光を取り込んだ視界ににこやかな看護婦さんの姿を捉え、一瞬呆けた後に産婦人科の待合室だった事を思いだしその身を正した。
妊婦ゆえの睡魔に勝てず、昼下がりの時間帯もあって診察後に待合室でうたた寝してしまっていた現状。
良かった・・・ヨダレとか垂らしてなくて。
咄嗟に確認するように押さえた唇が渇いていて心底安堵して、そんな私を理解してかクスクスと笑った可愛らしい看護婦さんが診察券と母子手帳を手渡してくる。
『この時間だし、やっぱり眠くなっちゃいますよね』
「そうなんです。朝も全然起きれなくて、本来遅起きな夫に散々揺すられてからやっと起きるほどで、」
『フフッ、まぁ、今の内だけですから。お子さんが産まれたらそんな贅沢な睡眠取れないんですから』
「本当に、夜泣きの少ない子だといいんですが、」
苦笑いで自分の僅かばかり膨らみを見せてきた腹部を摩って、差し出された母子手帳を鞄にしまうとゆっくり立ち上がる。

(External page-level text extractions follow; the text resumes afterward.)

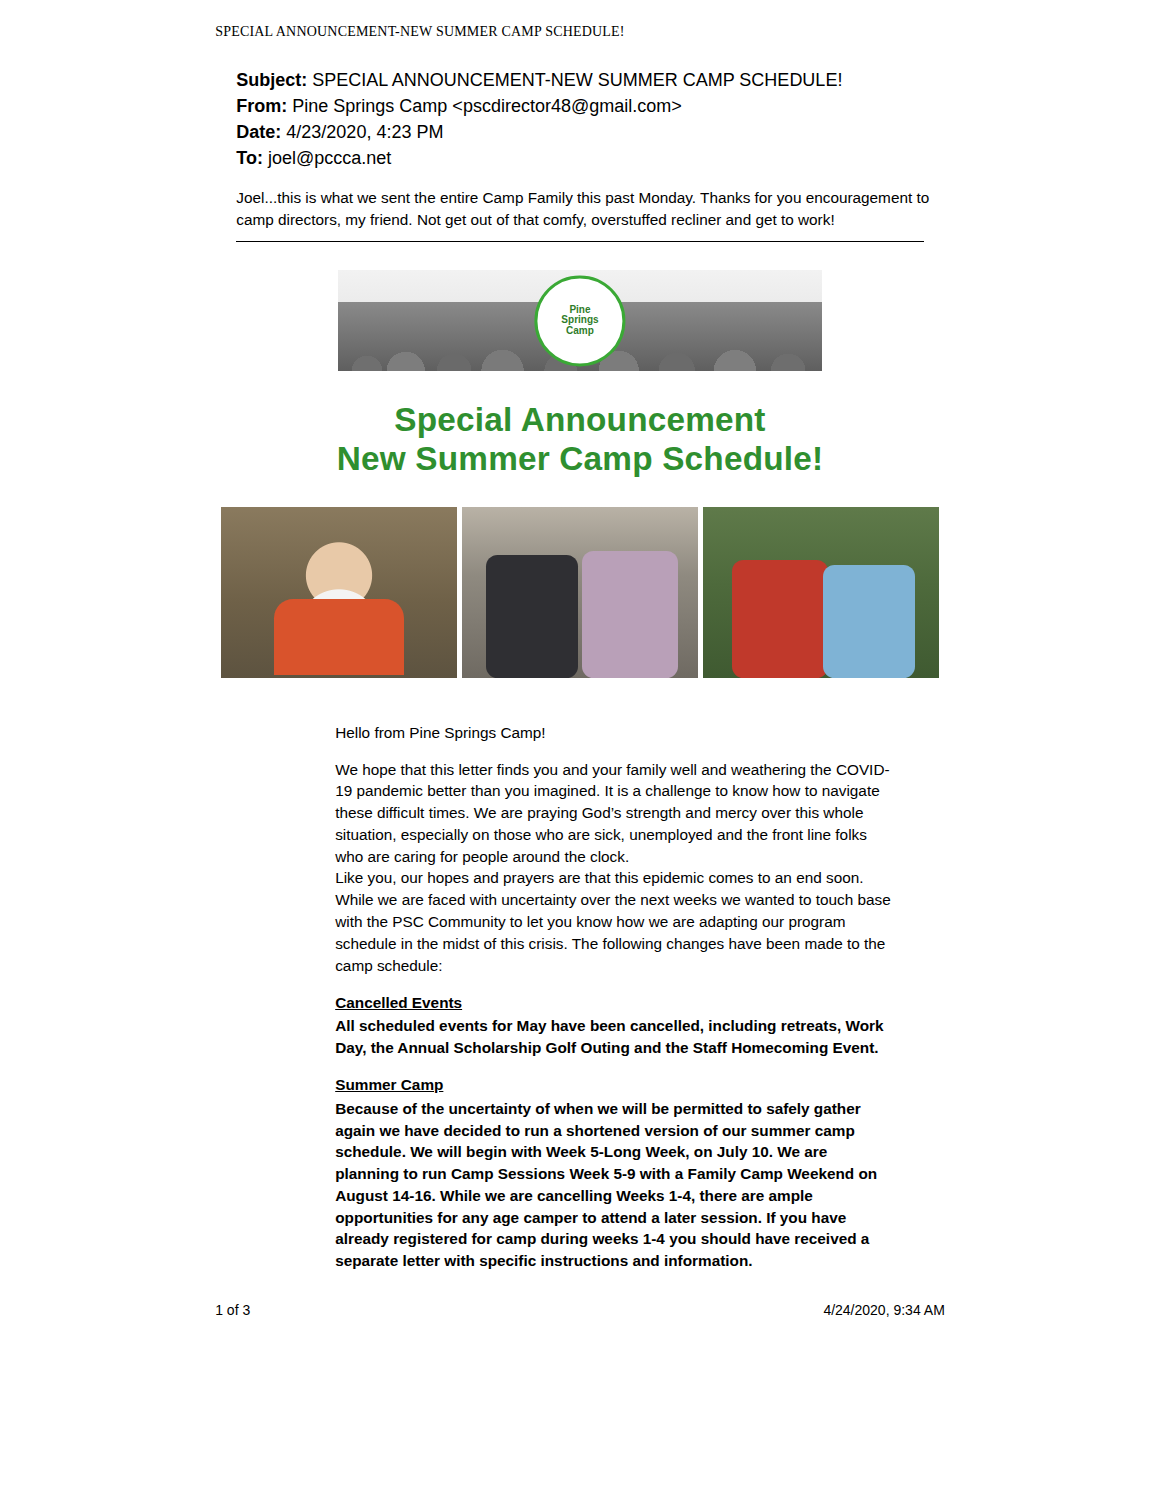SPECIAL ANNOUNCEMENT-NEW SUMMER CAMP SCHEDULE!
Subject: SPECIAL ANNOUNCEMENT-NEW SUMMER CAMP SCHEDULE!
From: Pine Springs Camp <pscdirector48@gmail.com>
Date: 4/23/2020, 4:23 PM
To: joel@pccca.net
Joel...this is what we sent the entire Camp Family this past Monday. Thanks for you encouragement to camp directors, my friend. Not get out of that comfy, overstuffed recliner and get to work!
Pine
Springs
Camp
Special Announcement
New Summer Camp Schedule!
Hello from Pine Springs Camp!
We hope that this letter finds you and your family well and weathering the COVID- 19 pandemic better than you imagined. It is a challenge to know how to navigate these difficult times. We are praying God’s strength and mercy over this whole situation, especially on those who are sick, unemployed and the front line folks who are caring for people around the clock.
Like you, our hopes and prayers are that this epidemic comes to an end soon. While we are faced with uncertainty over the next weeks we wanted to touch base with the PSC Community to let you know how we are adapting our program schedule in the midst of this crisis. The following changes have been made to the camp schedule:
Cancelled Events
All scheduled events for May have been cancelled, including retreats, Work Day, the Annual Scholarship Golf Outing and the Staff Homecoming Event.
Summer Camp
Because of the uncertainty of when we will be permitted to safely gather again we have decided to run a shortened version of our summer camp schedule. We will begin with Week 5-Long Week, on July 10. We are planning to run Camp Sessions Week 5-9 with a Family Camp Weekend on August 14-16. While we are cancelling Weeks 1-4, there are ample opportunities for any age camper to attend a later session. If you have already registered for camp during weeks 1-4 you should have received a separate letter with specific instructions and information.
1 of 3
4/24/2020, 9:34 AM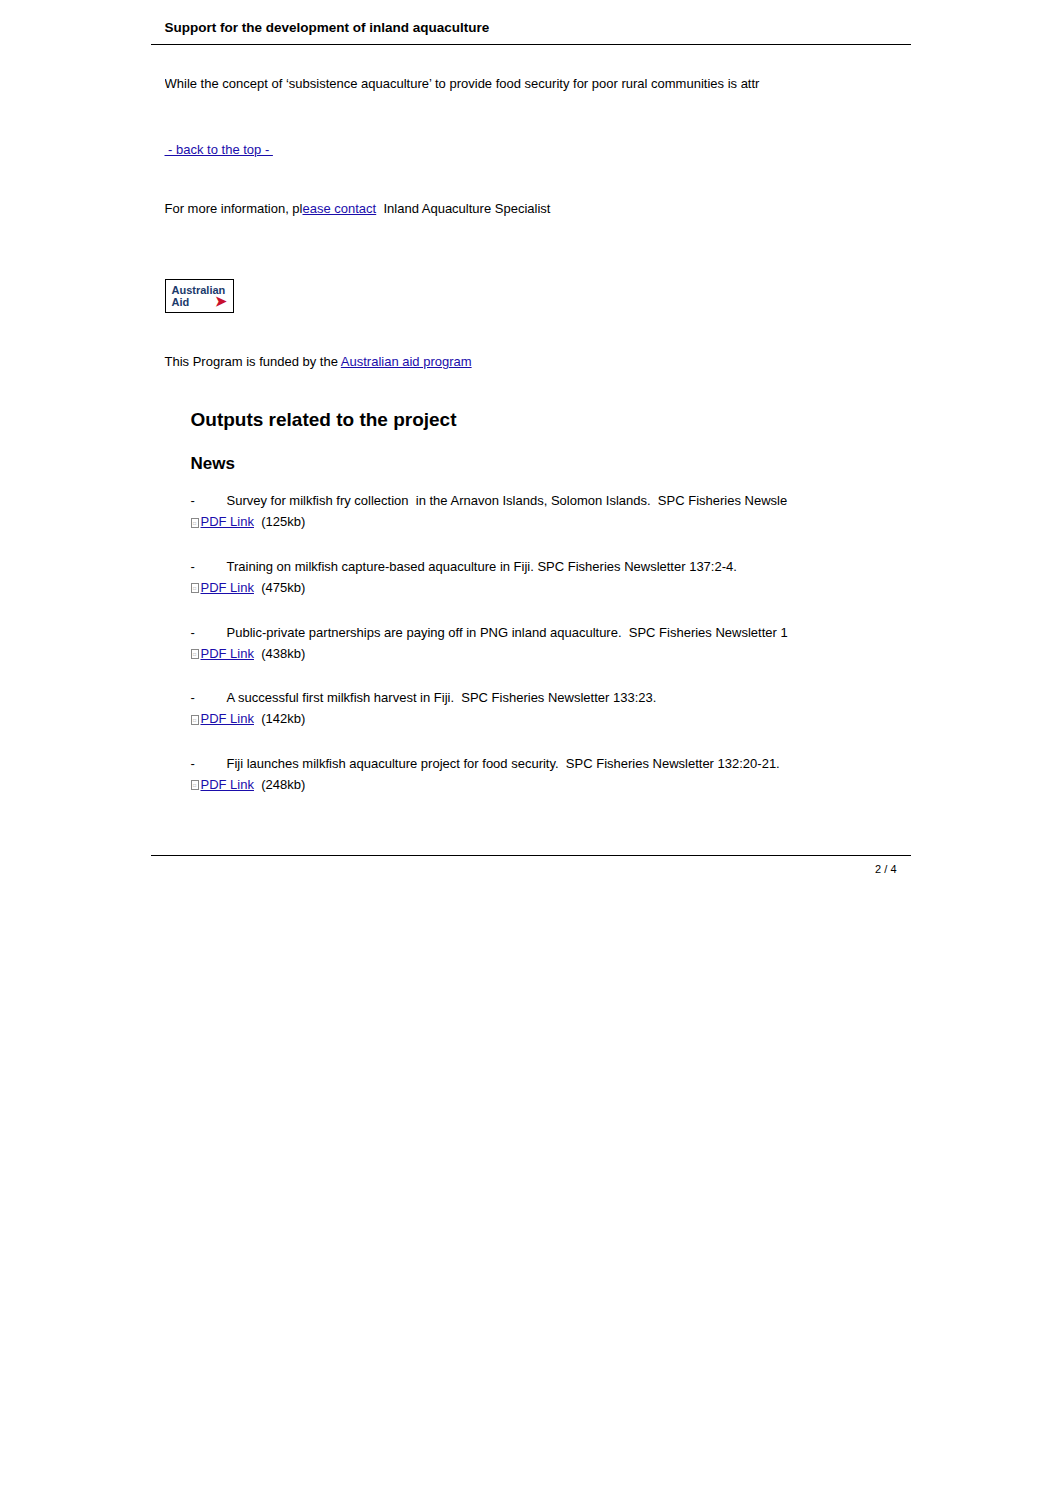Support for the development of inland aquaculture
While the concept of ‘subsistence aquaculture’ to provide food security for poor rural communities is attr
- back to the top -
For more information, please contact Inland Aquaculture Specialist
Australian
Aid➤
This Program is funded by the Australian aid program
Outputs related to the project
News
- Survey for milkfish fry collection in the Arnavon Islands, Solomon Islands. SPC Fisheries Newsle □PDF Link (125kb)
- Training on milkfish capture-based aquaculture in Fiji. SPC Fisheries Newsletter 137:2-4. □PDF Link (475kb)
- Public-private partnerships are paying off in PNG inland aquaculture. SPC Fisheries Newsletter 1 □PDF Link (438kb)
- A successful first milkfish harvest in Fiji. SPC Fisheries Newsletter 133:23. □PDF Link (142kb)
- Fiji launches milkfish aquaculture project for food security. SPC Fisheries Newsletter 132:20-21. □PDF Link (248kb)
2 / 4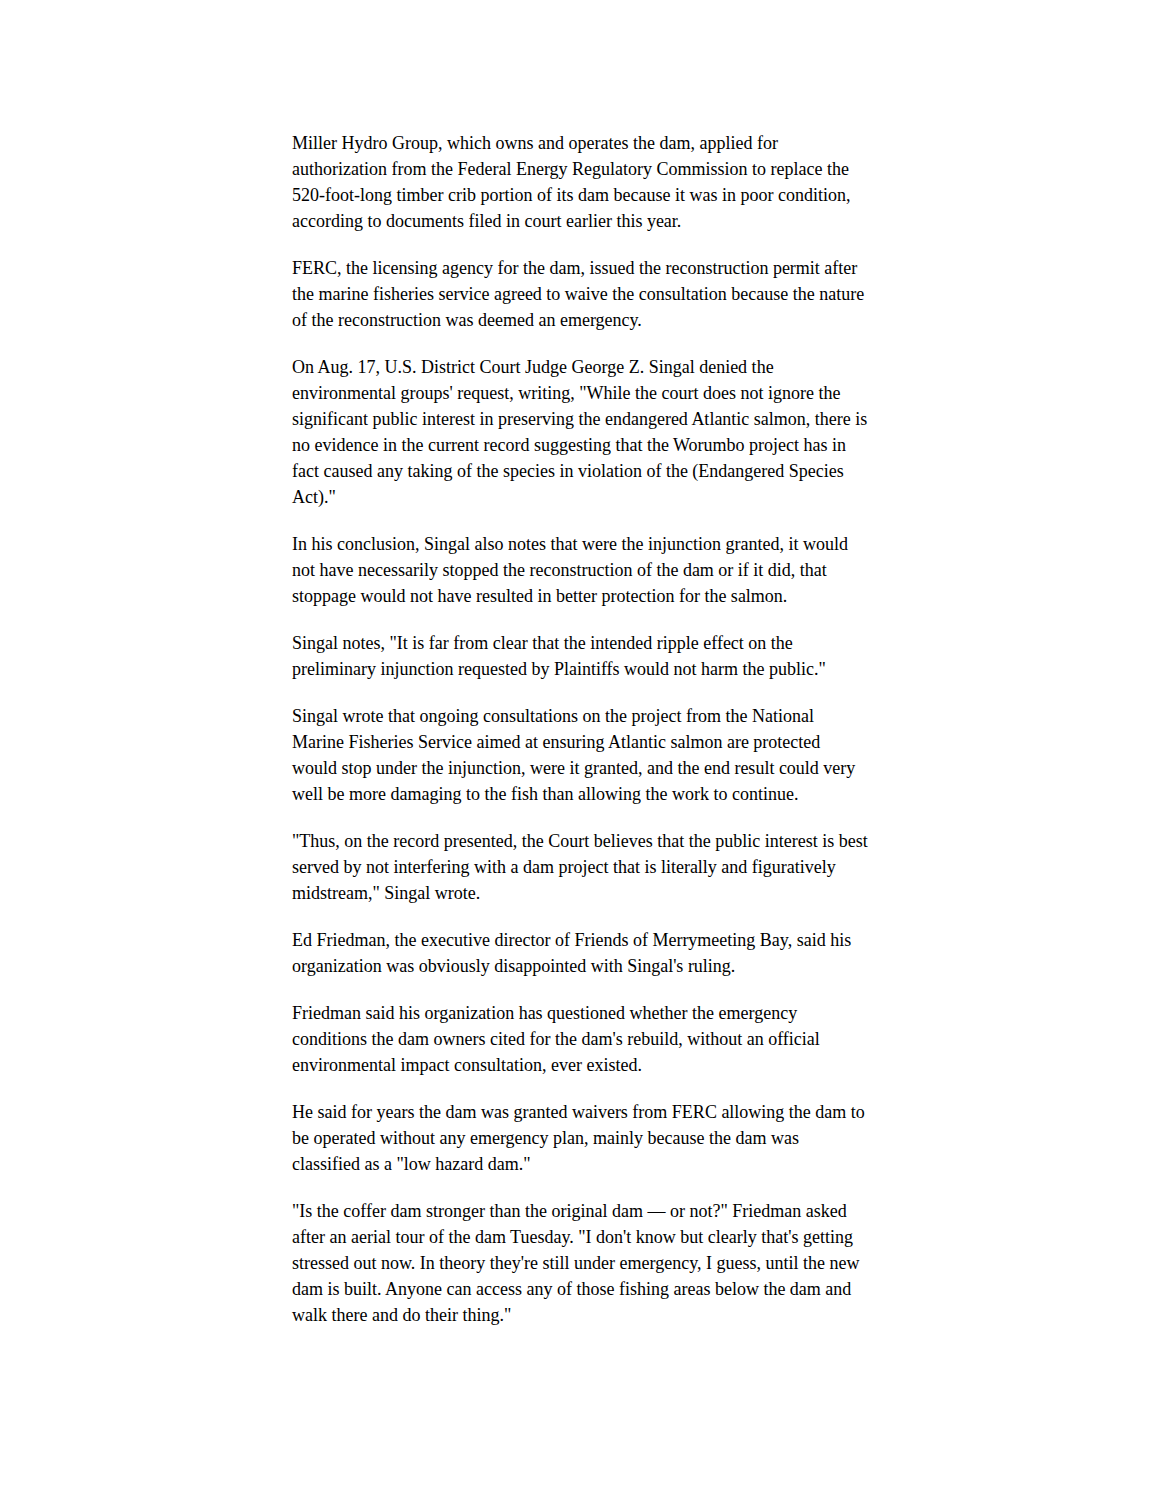Miller Hydro Group, which owns and operates the dam, applied for authorization from the Federal Energy Regulatory Commission to replace the 520-foot-long timber crib portion of its dam because it was in poor condition, according to documents filed in court earlier this year.
FERC, the licensing agency for the dam, issued the reconstruction permit after the marine fisheries service agreed to waive the consultation because the nature of the reconstruction was deemed an emergency.
On Aug. 17, U.S. District Court Judge George Z. Singal denied the environmental groups' request, writing, "While the court does not ignore the significant public interest in preserving the endangered Atlantic salmon, there is no evidence in the current record suggesting that the Worumbo project has in fact caused any taking of the species in violation of the (Endangered Species Act)."
In his conclusion, Singal also notes that were the injunction granted, it would not have necessarily stopped the reconstruction of the dam or if it did, that stoppage would not have resulted in better protection for the salmon.
Singal notes, "It is far from clear that the intended ripple effect on the preliminary injunction requested by Plaintiffs would not harm the public."
Singal wrote that ongoing consultations on the project from the National Marine Fisheries Service aimed at ensuring Atlantic salmon are protected would stop under the injunction, were it granted, and the end result could very well be more damaging to the fish than allowing the work to continue.
"Thus, on the record presented, the Court believes that the public interest is best served by not interfering with a dam project that is literally and figuratively midstream," Singal wrote.
Ed Friedman, the executive director of Friends of Merrymeeting Bay, said his organization was obviously disappointed with Singal's ruling.
Friedman said his organization has questioned whether the emergency conditions the dam owners cited for the dam's rebuild, without an official environmental impact consultation, ever existed.
He said for years the dam was granted waivers from FERC allowing the dam to be operated without any emergency plan, mainly because the dam was classified as a "low hazard dam."
"Is the coffer dam stronger than the original dam — or not?" Friedman asked after an aerial tour of the dam Tuesday. "I don't know but clearly that's getting stressed out now. In theory they're still under emergency, I guess, until the new dam is built. Anyone can access any of those fishing areas below the dam and walk there and do their thing."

『悪阻治まりましたか?一時期は入院ギリギリまで酷かったですよね』
「ええ、おかげさまで。気持ち悪くなる事もだいぶ少なくて。むしろ最近は反動で何でも美味しそうに見えるんで困ってます」
『大道寺さんの場合は元が細すぎるので多少なら先生も大目に見てくれるんじゃないですか?』
「はい、今日もしっかり太って怒られるくらいになってねぇ。と、冗談を」
帰り際に笑いながら医師に言われた内容を苦笑いで告げてみれば、『先生らしい』と可愛らしく笑った彼女が軽く頭を下げてその場を去っていく。
それをタイミングとして自分の足も出入り口に向けて、アロマ香る院内から残暑強烈な8月末の青空の下に晒していった。
まだまだ紫外線は強烈だと感じながら攻撃的な日光をチラリと見上げてから静かに歩きだして。
ジワリジワリと汗ばむ体にうんざりし始めた瞬間にタイミングよく捉えるアイスショップに思わず口の端をあげて。
迷わず涼しい店の中に身を投じると、さして迷う事なく、
「チョコミントとクリームチーズのダブルで」
本当、
あの悪阻の日々は何だったのか。